▸ **INSTRUCTIONS TO FOLLOW**
Write out every one of the rows below again, word for word, without changing anything.

▸ **PROVIDED DATA**
◆ ◆ ◆ ◆ ◆

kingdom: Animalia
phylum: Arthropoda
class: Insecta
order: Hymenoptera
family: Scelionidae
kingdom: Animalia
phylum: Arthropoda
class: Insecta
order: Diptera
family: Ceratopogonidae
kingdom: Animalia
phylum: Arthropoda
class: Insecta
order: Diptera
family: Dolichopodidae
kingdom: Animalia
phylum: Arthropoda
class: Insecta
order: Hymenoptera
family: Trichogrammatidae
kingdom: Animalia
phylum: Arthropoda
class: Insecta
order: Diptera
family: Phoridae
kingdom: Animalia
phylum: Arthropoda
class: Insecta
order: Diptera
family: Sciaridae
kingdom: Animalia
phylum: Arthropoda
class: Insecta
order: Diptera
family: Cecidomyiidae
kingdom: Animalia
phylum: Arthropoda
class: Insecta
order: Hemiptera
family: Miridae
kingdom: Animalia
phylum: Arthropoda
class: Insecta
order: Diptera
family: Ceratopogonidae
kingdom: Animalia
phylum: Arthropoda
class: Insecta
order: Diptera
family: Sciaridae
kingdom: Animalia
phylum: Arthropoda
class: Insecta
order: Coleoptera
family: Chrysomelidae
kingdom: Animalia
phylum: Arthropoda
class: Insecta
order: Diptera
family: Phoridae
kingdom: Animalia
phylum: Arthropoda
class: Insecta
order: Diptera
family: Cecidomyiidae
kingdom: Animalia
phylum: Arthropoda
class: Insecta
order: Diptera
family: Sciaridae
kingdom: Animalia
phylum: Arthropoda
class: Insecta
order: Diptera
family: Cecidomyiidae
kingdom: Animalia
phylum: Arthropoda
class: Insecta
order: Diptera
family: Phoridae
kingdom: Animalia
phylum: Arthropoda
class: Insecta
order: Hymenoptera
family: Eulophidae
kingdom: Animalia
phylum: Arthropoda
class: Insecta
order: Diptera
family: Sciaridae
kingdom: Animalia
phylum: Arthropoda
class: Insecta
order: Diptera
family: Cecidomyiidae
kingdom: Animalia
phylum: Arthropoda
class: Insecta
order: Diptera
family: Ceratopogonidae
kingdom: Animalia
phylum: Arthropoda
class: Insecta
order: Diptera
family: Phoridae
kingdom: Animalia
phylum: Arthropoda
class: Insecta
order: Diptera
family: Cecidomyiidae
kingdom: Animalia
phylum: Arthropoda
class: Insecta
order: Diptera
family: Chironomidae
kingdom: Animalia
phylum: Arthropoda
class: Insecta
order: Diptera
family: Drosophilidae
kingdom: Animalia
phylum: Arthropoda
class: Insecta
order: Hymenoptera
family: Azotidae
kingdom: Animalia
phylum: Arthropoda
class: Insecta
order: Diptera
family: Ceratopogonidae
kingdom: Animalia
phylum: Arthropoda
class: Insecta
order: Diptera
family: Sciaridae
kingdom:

◆ ◆ ◆ ◆ ◆

▸ **FINISHED TASK**
kingdom: Animalia
phylum: Arthropoda
class: Insecta
order: Hymenoptera
family: Scelionidae
kingdom: Animalia
phylum: Arthropoda
class: Insecta
order: Diptera
family: Ceratopogonidae
kingdom: Animalia
phylum: Arthropoda
class: Insecta
order: Diptera
family: Dolichopodidae
kingdom: Animalia
phylum: Arthropoda
class: Insecta
order: Hymenoptera
family: Trichogrammatidae
kingdom: Animalia
phylum: Arthropoda
class: Insecta
order: Diptera
family: Phoridae
kingdom: Animalia
phylum: Arthropoda
class: Insecta
order: Diptera
family: Sciaridae
kingdom: Animalia
phylum: Arthropoda
class: Insecta
order: Diptera
family: Cecidomyiidae
kingdom: Animalia
phylum: Arthropoda
class: Insecta
order: Hemiptera
family: Miridae
kingdom: Animalia
phylum: Arthropoda
class: Insecta
order: Diptera
family: Ceratopogonidae
kingdom: Animalia
phylum: Arthropoda
class: Insecta
order: Diptera
family: Sciaridae
kingdom: Animalia
phylum: Arthropoda
class: Insecta
order: Coleoptera
family: Chrysomelidae
kingdom: Animalia
phylum: Arthropoda
class: Insecta
order: Diptera
family: Phoridae
kingdom: Animalia
phylum: Arthropoda
class: Insecta
order: Diptera
family: Cecidomyiidae
kingdom: Animalia
phylum: Arthropoda
class: Insecta
order: Diptera
family: Sciaridae
kingdom: Animalia
phylum: Arthropoda
class: Insecta
order: Diptera
family: Cecidomyiidae
kingdom: Animalia
phylum: Arthropoda
class: Insecta
order: Diptera
family: Phoridae
kingdom: Animalia
phylum: Arthropoda
class: Insecta
order: Hymenoptera
family: Eulophidae
kingdom: Animalia
phylum: Arthropoda
class: Insecta
order: Diptera
family: Sciaridae
kingdom: Animalia
phylum: Arthropoda
class: Insecta
order: Diptera
family: Cecidomyiidae
kingdom: Animalia
phylum: Arthropoda
class: Insecta
order: Diptera
family: Ceratopogonidae
kingdom: Animalia
phylum: Arthropoda
class: Insecta
order: Diptera
family: Phoridae
kingdom: Animalia
phylum: Arthropoda
class: Insecta
order: Diptera
family: Cecidomyiidae
kingdom: Animalia
phylum: Arthropoda
class: Insecta
order: Diptera
family: Chironomidae
kingdom: Animalia
phylum: Arthropoda
class: Insecta
order: Diptera
family: Drosophilidae
kingdom: Animalia
phylum: Arthropoda
class: Insecta
order: Hymenoptera
family: Azotidae
kingdom: Animalia
phylum: Arthropoda
class: Insecta
order: Diptera
family: Ceratopogonidae
kingdom: Animalia
phylum: Arthropoda
class: Insecta
order: Diptera
family: Sciaridae
kingdom:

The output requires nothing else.